Financiado pela Fundação para a Ciência e Tecnologia, este projeto de investigação do Instituto de Saúde Pública da Universidade do Porto (ISPUP) que durou quatro anos centrou-se no impacto da gentrificação urbana, insegurança habitacional e deslocamento forçado (saída de habitações do Porto para a periferia) na saúde física e mental dos portuenses.

No âmbito do projeto HUG, liderado por Ana Isabel Ribeiro, foram desenvolvidos vários estudos, tendo um deles procurado perceber a relação entre a gentrificação e saúde a partir do método 'Photovoice'.

A equipa de investigadores, liderada por José Pedro Silva, pediu a 16 participantes da coorte EPI Porto [estudo longitudinal que, desde 1999, acompanha a população adulta residente no Porto] para fotografar a cidade e mostrar como os processos de gentrificação estão a mudar a vida e saúde dos habitantes.

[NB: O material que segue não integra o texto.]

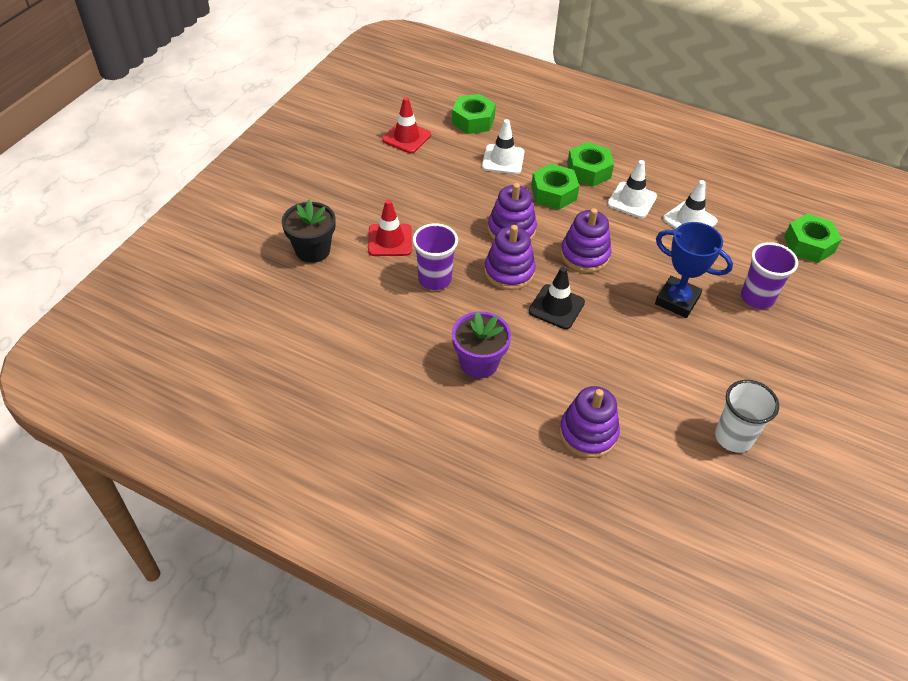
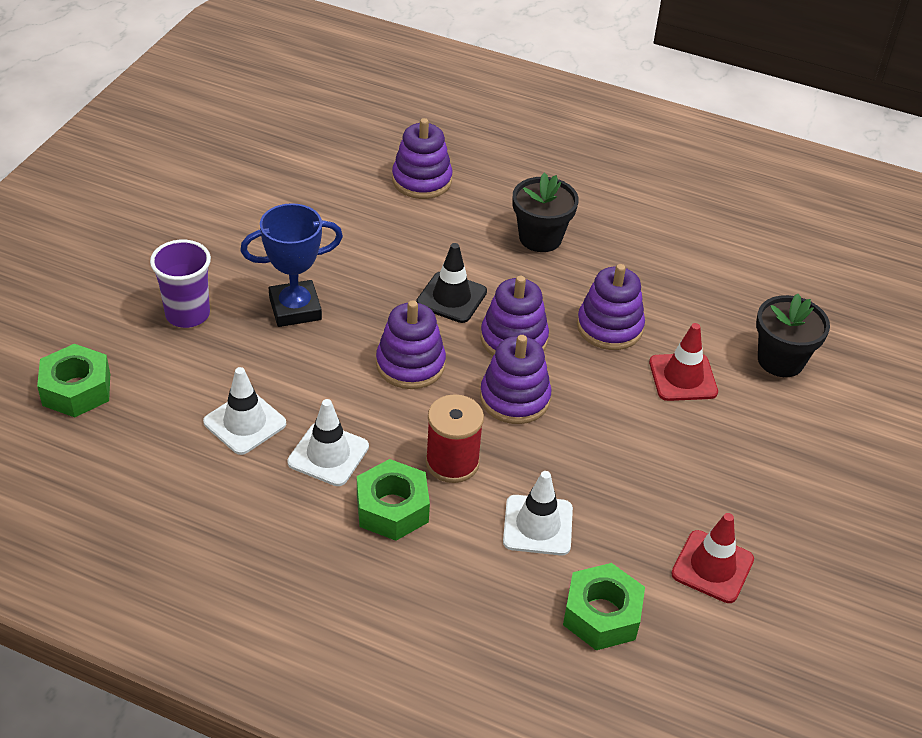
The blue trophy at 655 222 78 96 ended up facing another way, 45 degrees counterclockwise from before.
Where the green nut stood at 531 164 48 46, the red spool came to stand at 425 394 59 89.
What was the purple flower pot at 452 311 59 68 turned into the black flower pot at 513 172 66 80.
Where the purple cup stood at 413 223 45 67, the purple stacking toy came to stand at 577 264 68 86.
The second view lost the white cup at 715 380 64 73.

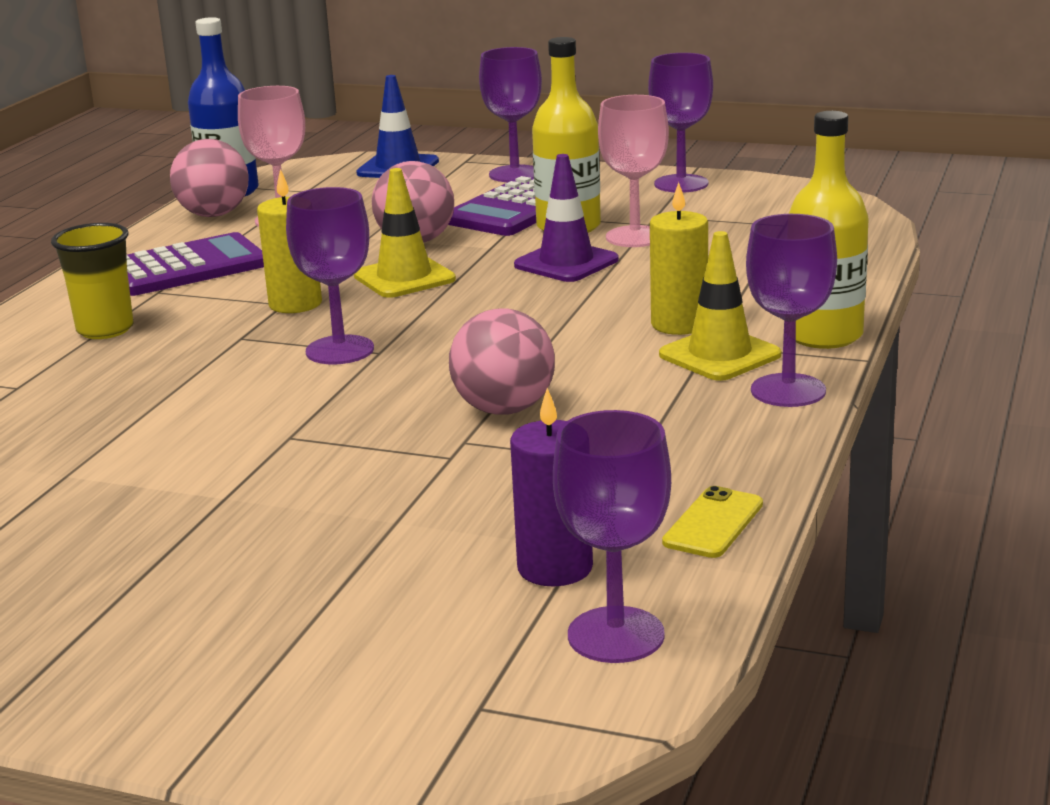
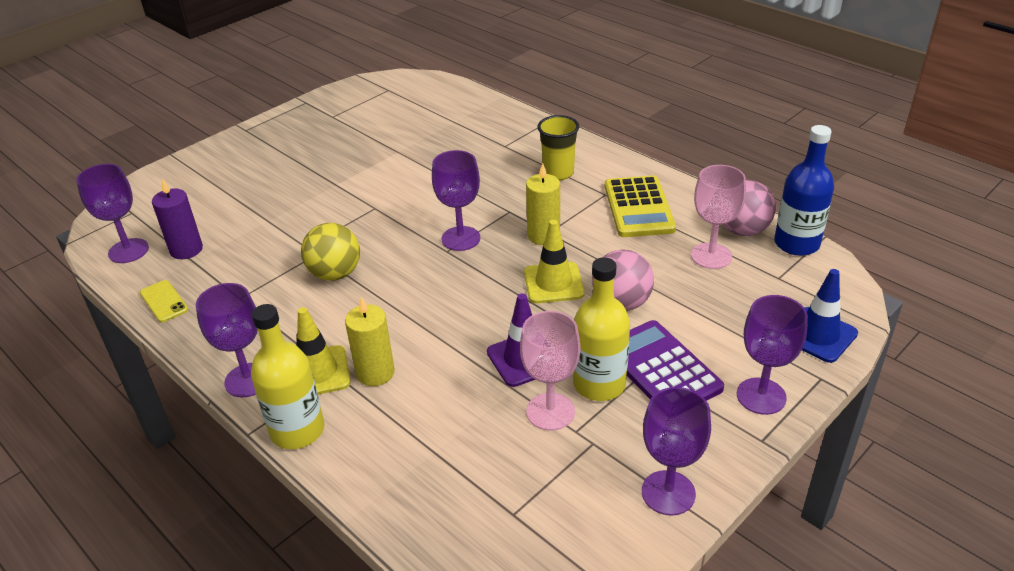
What was the pink ball at 449 308 106 107 turned into the yellow ball at 301 223 59 58.
What was the purple calculator at 126 232 138 64 turned into the yellow calculator at 605 176 71 61.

A informação foi agrupada em "seis grandes temas" associados a várias consequências para a saúde dos portuenses, "algumas positivas, mas a maior parte negativas".

Um dos temas foi o aumento da população flutuante (turistas ou estudantes), que trouxe "mais 'stress', ruído e poluição", fatores que também são assinalados na construção e reabilitação urbana.

A dificuldade de acesso a habitação, que empurrou residentes para a periferia, "enfraqueceu laços sociais e gerou consequências graves" na saúde e qualidade de vida, sobretudo dos mais velhos.

Se as mudanças no comércio local "reduziram o acesso a bens essenciais" e afetaram sobretudo idosos e pessoas com menor mobilidade, a perda do sentido de lugar "causou alienação, mal-estar psicológico e, em alguns casos, um ressentimento potenciador de violência".

"Estas mudanças socioeconómicas aumentaram as desigualdades, impactando negativamente a saúde publica e, particularmente, a saúde das populações mais vulneráveis", assinala o estudo.

Com os resultados a indicarem que os impactos da gentrificação afetam sobretudo a população mais velha, os investigadores José Pedro Silva e Cláudia Jardim Santos lançaram uma nova investigação, na qual entrevistaram 12 mulheres e sete homens, entre os 62 e 88 anos.

Os resultados demonstram que o aumento da população flutuante trouxe "mais ruído, poluição, 'stress' e sérias dificuldades de mobilidade", e que a falta de habitação culminou em "deslocamentos forçados".

"Muitos relataram sentimentos de desenraizamento e perda de suporte social, com casos de depressão e até mesmo relatos de morte precoce entre a população deslocada", lê-se.

A crise habitacional na cidade motivou outra investigação sobre o deslocamento forçado com base numa amostra de 12 voluntários que viveram em casas arrendadas e foram obrigados a sair.

Também liderado por José Pedro Silva, o estudo mostrou que a relocalização tem impactos negativos, causando sentimentos como "angústia, ansiedade, depressão, tristeza, impotência, ressentimento e dificuldade em dormir".

O impacto da mudança e instabilidade residencial nas crianças foi também analisado pela investigadora Obinna Ezedei, numa investigação que envolveu mais de 6.000 crianças da coorte Geração XXI, um estudo longitudinal que, desde 2005, acompanha as crianças que nasceram nas maternidades públicas da Área Metropolitana do Porto e as suas mães.

O estudo concluiu que a instabilidade residencial está associada a um maior risco de vitimização por 'bullying', comportamentos agressivos e redução significativa no desempenho cognitivo.

As condições habitacionais precárias no Porto foram também analisadas pela investigadora Cláudia Jardim Santos num estudo que envolveu mais de 600 participantes da coorte EPI Porto e que concluiu estarem associadas a um maior nível de solidão e pior qualidade de vida entre os mais velhos.

O estudo é divulgado hoje a partir das 14:30.